With Viva Satellite, Snider’s last bid for major-label success, we find his image being retooled in an obvious attempt to make him more marketable to the same alt-rock scenesters he had been good-naturedly deriding. That adds up to a suit jacket and moussed ‘do on the cover and a fondness for bluesy riff-rock on the disc. As if the Nervous Wrecks (now featuring former Afghan Whigs drummer Paul Buchignani) had been exiled on Main Street, “Rocket Fuel” and the hidden “I’m a Nervous Wreck” are injected with tough Stonesy swagger; “I Am Too” has Snider wound up tight as he discharges some good old-fashioned rock ‘n’ roll bravado. A surprising psychedelic element pops up in the swirling guitar of “Guaranteed” and the instrumental “I Am Two.” Some recurring Al Kooper-like Hammond work by Rick Steff is a nice quirky touch, but as the saying goes, you can take a boy out of the country but you can’t stop him from doing a mean Petty impersonation. Even without the fiddles and mandolins, Viva Satellite is just another clever roots-rock excursion with some winners and losers (like a meaningless cover of Steve Miller’s “The Joker”).

As drastic and imprudent marketing schemes are wont to do, the makeover fizzled. Leaving behind the Nervous Wrecks (but retaining Buchignani), MCA and his flirtations with the tawdry, leather-wearing world of hard rock, Snider signed to John Prine’s Oh Boy Records and released the most consistent album of his career. Happy to Be Here pulls no punches, from the self-titled lead-in track, a crackling acoustic rally cry for the confused and apathetic (“Happy to be here to vote randomly / On who ought to take the next dive”), to “Back to the Crossroads,” the token spiritual number that ends the disc. “Lonely Girl” is landmark melancholia that would make Roy Orbison proud, and “All of My Life” is a beautifully written song in any context (and possible the first thing Snider has composed that is utterly free of novelty or pretense). The stoner-comic punch lines come in the pre-nuptial hilarity of “Just in Case” and “Keep Off the Grass,” the direct descendant of Five Man Electrical Band’s “Signs” and Brewer & Shipley’s “One Toke Over the Line.” With Peter Holsapple providing some enriching mandolin, Happy to Be Here gets Snider that much closer to where he really wants to be.

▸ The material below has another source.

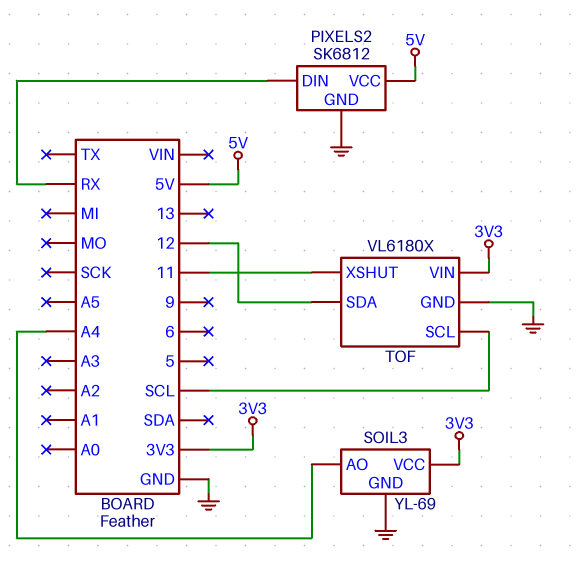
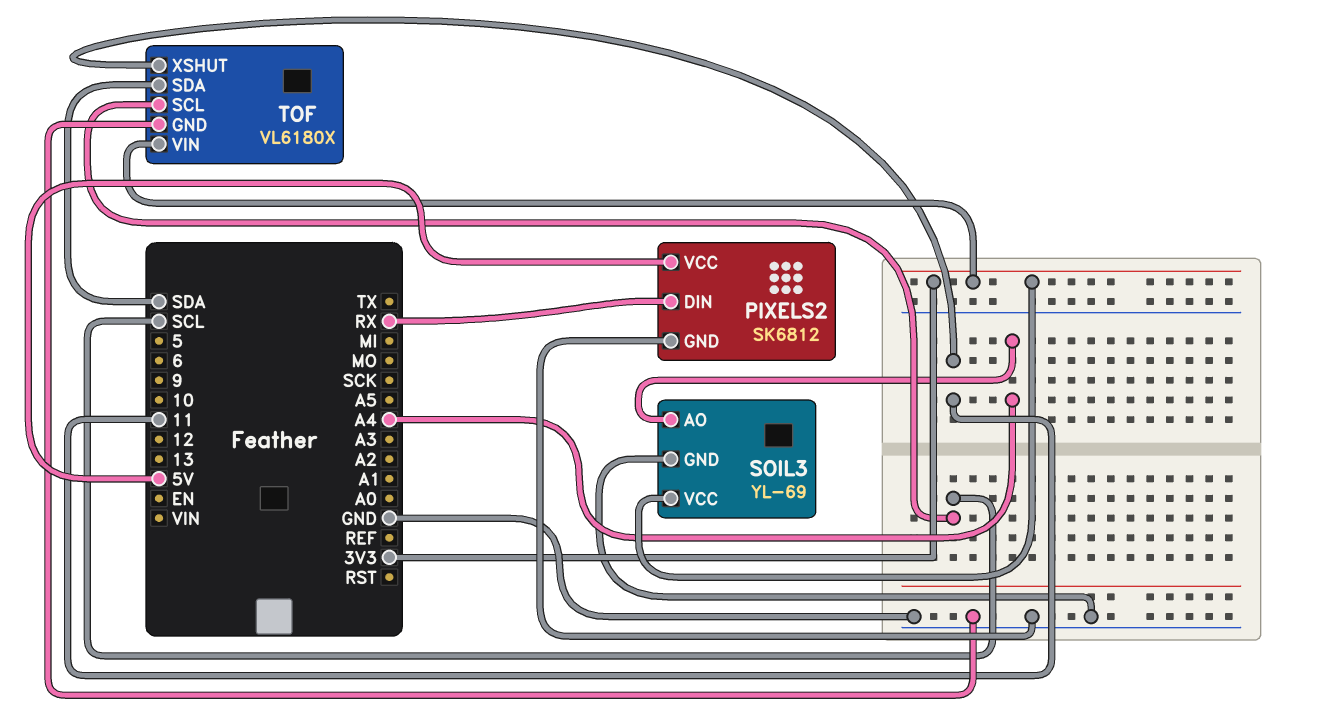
TOF pin SDA: 12 -> SDA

New Connection is Snider’s adult record. Oh, he still has his smirk, only now he has nothing to prove by it. After the title track opens the record in reflective country-folk fashion, Snider reads a list of his record collection in a foot-stompin’ romp called, you guessed it, “Vinyl Records.” Similarly, “Rose City,” a pleasant mid-tempo rocker that could pass for Peter Case, is followed by “Beer Run,” one of the most dimwitted, thoroughly enjoyable country throwaways since Roger Miller’s “Chug-a-Lug.” The controlled Americana of “Stuck All Night” leads to the longhair ramblings of “Statistician’s Blues”; the analytical “Class of ’85” gives way to “Broke,” a clarinet-seasoned swinger. While not as satisfying as his previous outing, New Connection gives both Snider and his audience a reason to stick around.

Armed with storytelling abilities that have been the saving grace of more than a few of his selections, Snider is able to display his charm clearly on a live album. Near Truths and Hotel Rooms spins as much like a finely-tuned comic routine as it does a folk singer’s late-night gig. Introductions to songs seem longer than the songs themselves, and his Jeff-Spicoli-meets-Dylan vibe is in full effect. Not that he doesn’t bring the musical goods: the concert setting conveys intimacy to previously overdone numbers like “Easy Money” and “Side Show Blues,” and the campers still cry to moving renditions of “Long Year” and “Waco Moon,” a biting ballad about the death of Eddy Shaver (son of singer Billy Joe Shaver and guitarist on Daily Planet). Above all else, Snider is a resilient showman with enough lyrical savvy to back up his bullshit.